А тварям-то, не иначе, приказали следить за чужаком. И теперь они, скумекав, что Добрыня повернет и поедет вовсе не туда, куда надо хозяйке, решили напасть.
Первым, сиганув вперед, нацелился вцепиться жвалами русичу в сапог шипастый трехглазый паучище ростом с хорошего дворового кобеля. Или всё же не паук, а схожая с ним погань – жвал-то у пауков не бывает?.. Нож, выхваченный из-за голенища, сшиб гада в прыжке. Второй засапожник, отправленный в полет, по рукоять вошел в шею какой-то вовсе немыслимо мерзостной твари: кривоногой, со свисающими до колен длиннопалыми когтистыми руками, с широкой зубастой пастью и башкой-котлом, которую усеивал с десяток крохотных черных глазок. А дальше ножи у Добрыни кончились, и воевода рванул из ножен меч. Насквозь проткнул, наклонившись с седла, прыгнувшую на Бурушку сбоку шестилапую рогатую жабу – третья пара клешнястых лапок росла у нее прямо из-под клыкастой нижней челюсти. Развалил пополам второго паучину-громадину, залившегося гнойной слизью. После этого любоваться на лезущих из оврага страхолюдов стало некогда. Воеводу с Бурушкой таки окружили.
Грудью валить в жаркой сече вражеских лошадей, кусать и бить копытами врагов, вставать на дыбы, чтобы всадник, приподнявшись в стременах, мог с обеих сторон пластать клинком нападающих на него пеших, – всё это умеет любой богатырский конь. Отменно умеет. Что уж говорить о бое со злобной, но мелкой и тупой нечистью! Отбиваясь от хлынувших ему под ноги служек отступницы, Бурушко вовсю орудовал копытами. Брыкался и передними ногами, и задними, отшвыривая от себя тварей. Под тяжелыми стальными подковами хлюпала черно-зеленая, тошнотворно смердящая падалью и болотом жижа, вокруг разлетались ошметки растоптанных в лепешку тел. Меч Добрыни, чуть ли не по рукоять заляпанный зеленой слизью и черной кровью, только и поспевал рассекать воздух направо и налево.
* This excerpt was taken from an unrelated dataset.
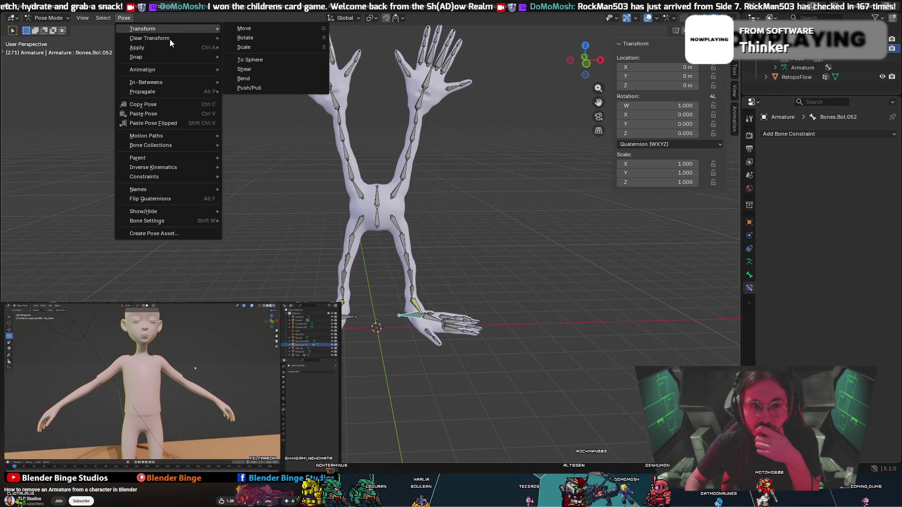
left_click(262, 36)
А из дальнего уголка памяти всплыло-вынырнуло на какую-то мимолетно короткую долю мига давнее. Само собой всплыло, против воли…
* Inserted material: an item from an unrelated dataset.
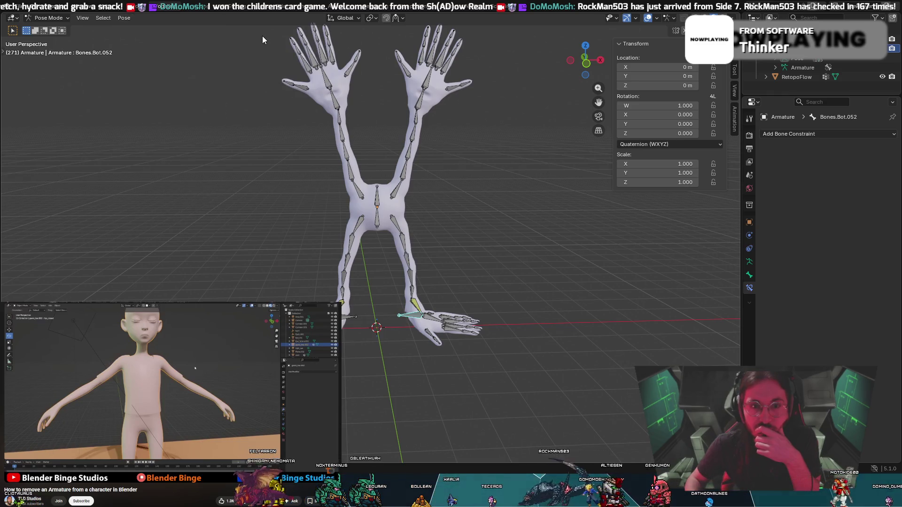
left_click(120, 18)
Огненные искры и клубы дыма над смолисто-черной водой, отражающей в себе алые сполохи… Языки пламени, лижущие траву и подбирающиеся к босым ступням. Хищно извивающиеся на песке толстые кольца змеиных тел, на которые вот так же обрушиваются копыта совсем тогда молодого и вспыльчивого Бурушки. Блеск окровавленной золотой чешуи. И – взмахи огромных кожистых крыльев, закрывающих небо и поднимающих с берега тучи песка и пепла…
Всплыло это воспоминание… и пропало разом, так же стремительно, как закончилось и нынешнее побоище. Добрыня просто увидел, что рубить и топтать конем больше некого. Искромсанные тела мертвых и подыхающих тварей громоздились вокруг кучами, а с пяток уцелевших гадов удирали сломя головы к краю обрыва. Над поляной разливалась гнилостная вонь, от которой щипало глаза и свербело в горле.
Воевода стряхнул с клинка вязкие черные капли, благодарно взлохматил гриву зло храпящему и скалящему зубы коню, стянул с головы шапку и отер ею потное лицо. Дома, в Белосветье, после драки с такой мелкой дрянью Добрыня и тени усталости бы не почувствовал, даром что страшил было много. Размялся бы в охотку, порубив эту мерзость в капусту, и всего-то. А здесь правую руку, которой орудовал мечом, все-таки натрудил. Пусть и не так чтобы сильно, но заметно.
Только зря великоградец думал, что нечисть подарила ему передышку.
«Сверху! Берегись!»
Мысленный крик Бурушки богатырь услышал ровно в то же мгновение, что и резкие, трубные клики над головой. В лицо ударил хлесткий порыв ветра, пронесшийся над поляной и всколыхнувший верхушки деревьев на ее краю. На всадника и жеребца упала тень от широко раскинутых, с шумом рассекающих воздух могучих крыльев. И на какой-то бредовый миг воеводе почудилось: вставшее в памяти во время боя видение оделось плотью.
Наваждение сгинуло, стоило богатырю запрокинуть голову. Догадка Добрыни, что их заманила в ловушку яга-отступница, подтвердилась окончательно.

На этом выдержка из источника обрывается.